■ **SHORT EXERCISE 1**
Please summarize the Hot Sugar article in two sentences.
■ **SHORT EXERCISE 2**
Reproduce the part of the Hot Sugar article between "Nick Koenig, better" and "Melody of Dust.", inclusive.

■ **TEXT TO READ**
## begin
- Born: Nick Koenig
- Origin: New York City, New York, U.S.
- Genres: Electronic; hip hop; associative music;
- Occupation: Record producer
- Years active: 2008–present
- Labels: Ninja Tune; Hoko Sounds; Break World Records; Noise Collector;
- Website: hotsugar.bandcamp.com

= Hot Sugar (musician) =

Nick Koenig, better known by his stage name Hot Sugar, is an American record producer from New York City, New York. He is the owner of the Noise Collector record label. He starred in the 2015 documentary film Hot Sugar's Cold World.

==Career==
In 2011, Hot Sugar released his debut EP, Muscle Milk. In that year, he produced the Roots' song "Sleep", which was included in their Undun album. In 2012, he released the Moon Money EP, as well as the Midi Murder EP. In 2013, he released the Made Man EP. In that year, he produced Kitty's song "Barbie Jeep". In 2015, his debut studio album, God's Hand, was released on Break World Records. He starred in Adam Bhala Lough's Hot Sugar's Cold World, which received an honorable mention at the 2015 Hot Docs Canadian International Documentary Festival. In 2017, he released a studio album, The Melody of Dust.

Hot Sugar's music has been used in Broad City. He has collaborated with Antwon, Lakutis, Heems, Big Baby Gandhi, and Chippy Nonstop, among others. He has also directed music videos for Lil Peep's "Awful Things", Marshmello and Lil Peep's "Spotlight", and the Smashing Pumpkins' "Solara".
## end
■ **SOURCE EXCERPT**
## begin
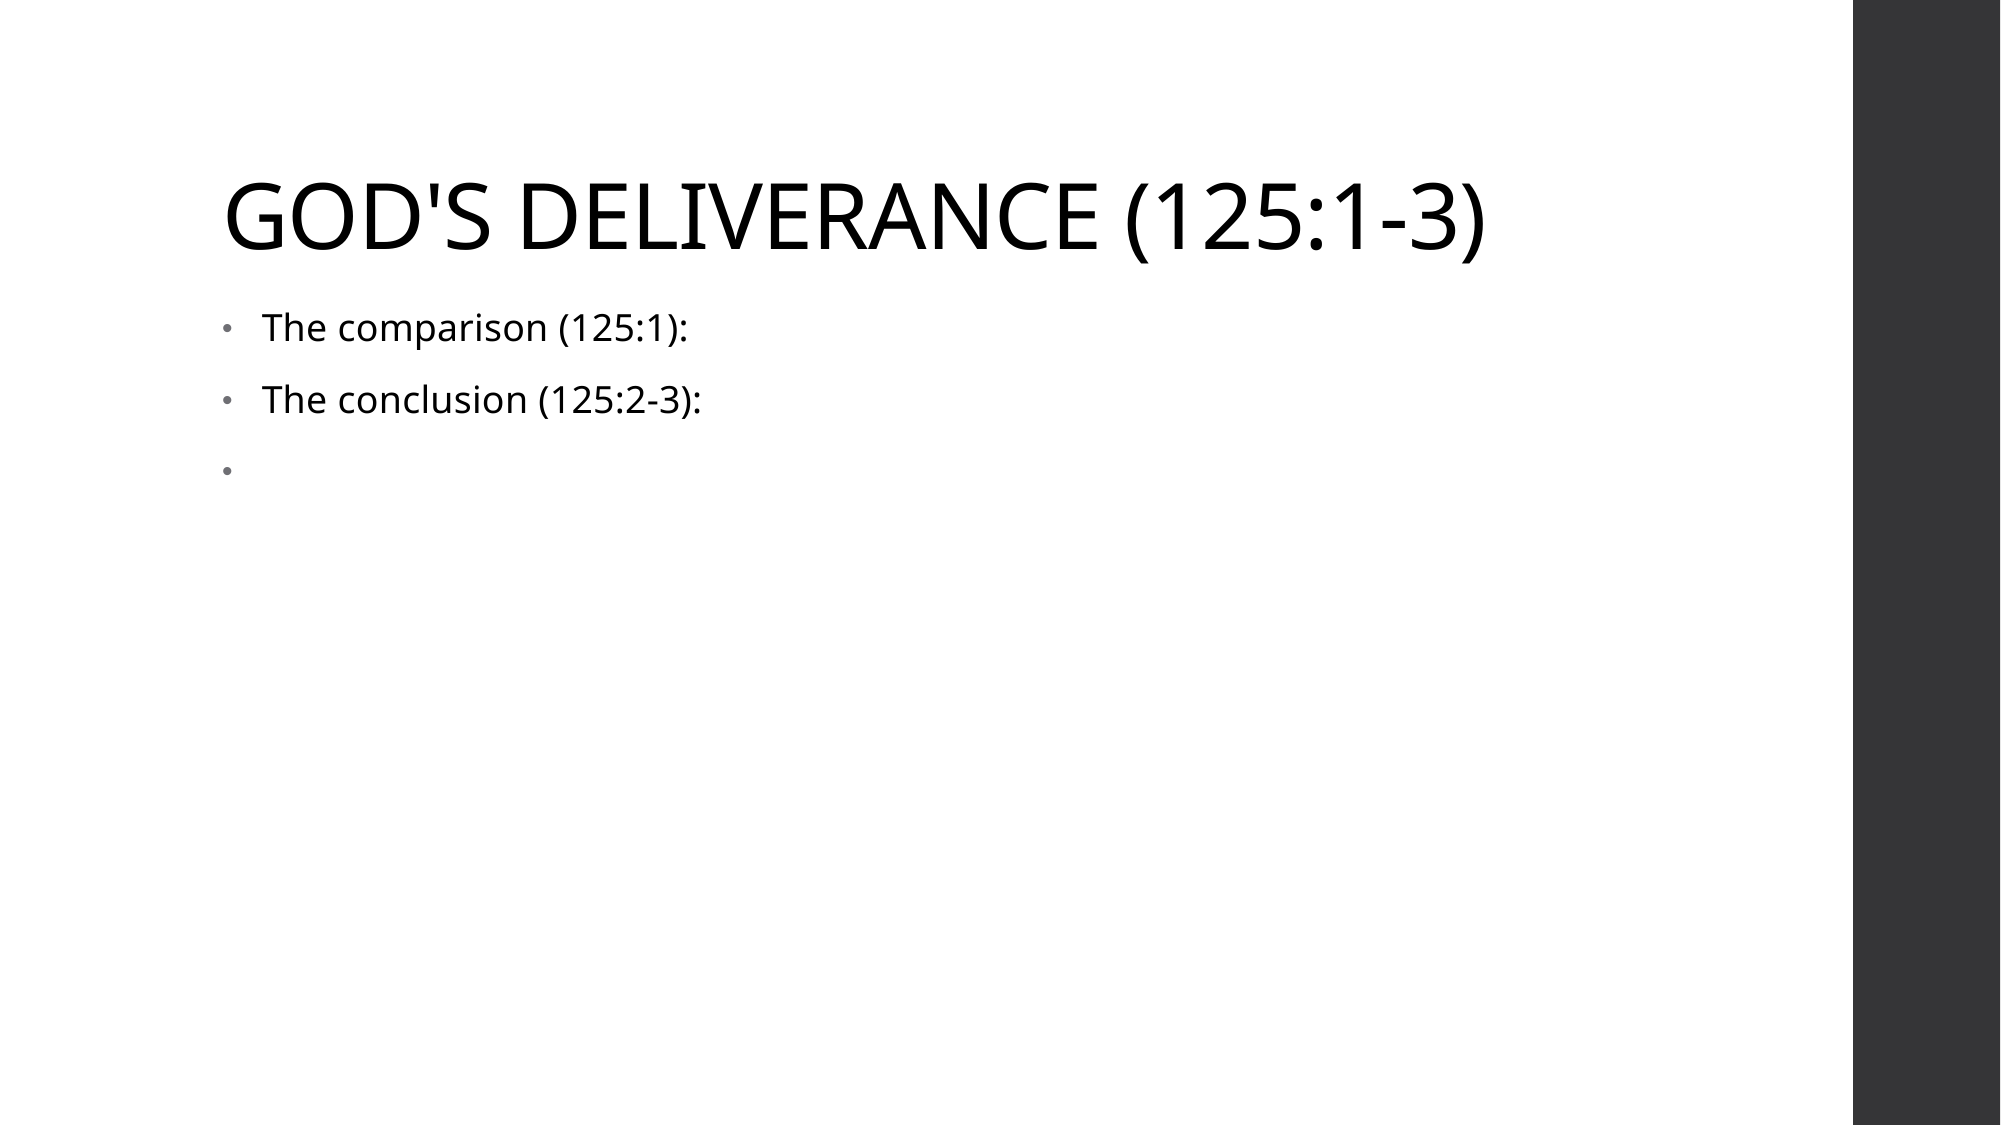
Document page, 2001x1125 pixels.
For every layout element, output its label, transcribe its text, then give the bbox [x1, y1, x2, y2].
## end
■ **ANSWER 1**
Hot Sugar, the stage name of Nick Koenig, is an American record producer from New York City who owns the Noise Collector record label and starred in the 2015 documentary Hot Sugar's Cold World. Since his 2011 debut EP, Muscle Milk, he has released several EPs and the studio albums God's Hand and The Melody of Dust, produced songs for the Roots and Kitty, and directed music videos for Lil Peep, Marshmello and Lil Peep, and the Smashing Pumpkins.

■ **ANSWER 2**
Nick Koenig, better known by his stage name Hot Sugar, is an American record producer from New York City, New York. He is the owner of the Noise Collector record label. He starred in the 2015 documentary film Hot Sugar's Cold World.

==Career==
In 2011, Hot Sugar released his debut EP, Muscle Milk. In that year, he produced the Roots' song "Sleep", which was included in their Undun album. In 2012, he released the Moon Money EP, as well as the Midi Murder EP. In 2013, he released the Made Man EP. In that year, he produced Kitty's song "Barbie Jeep". In 2015, his debut studio album, God's Hand, was released on Break World Records. He starred in Adam Bhala Lough's Hot Sugar's Cold World, which received an honorable mention at the 2015 Hot Docs Canadian International Documentary Festival. In 2017, he released a studio album, The Melody of Dust.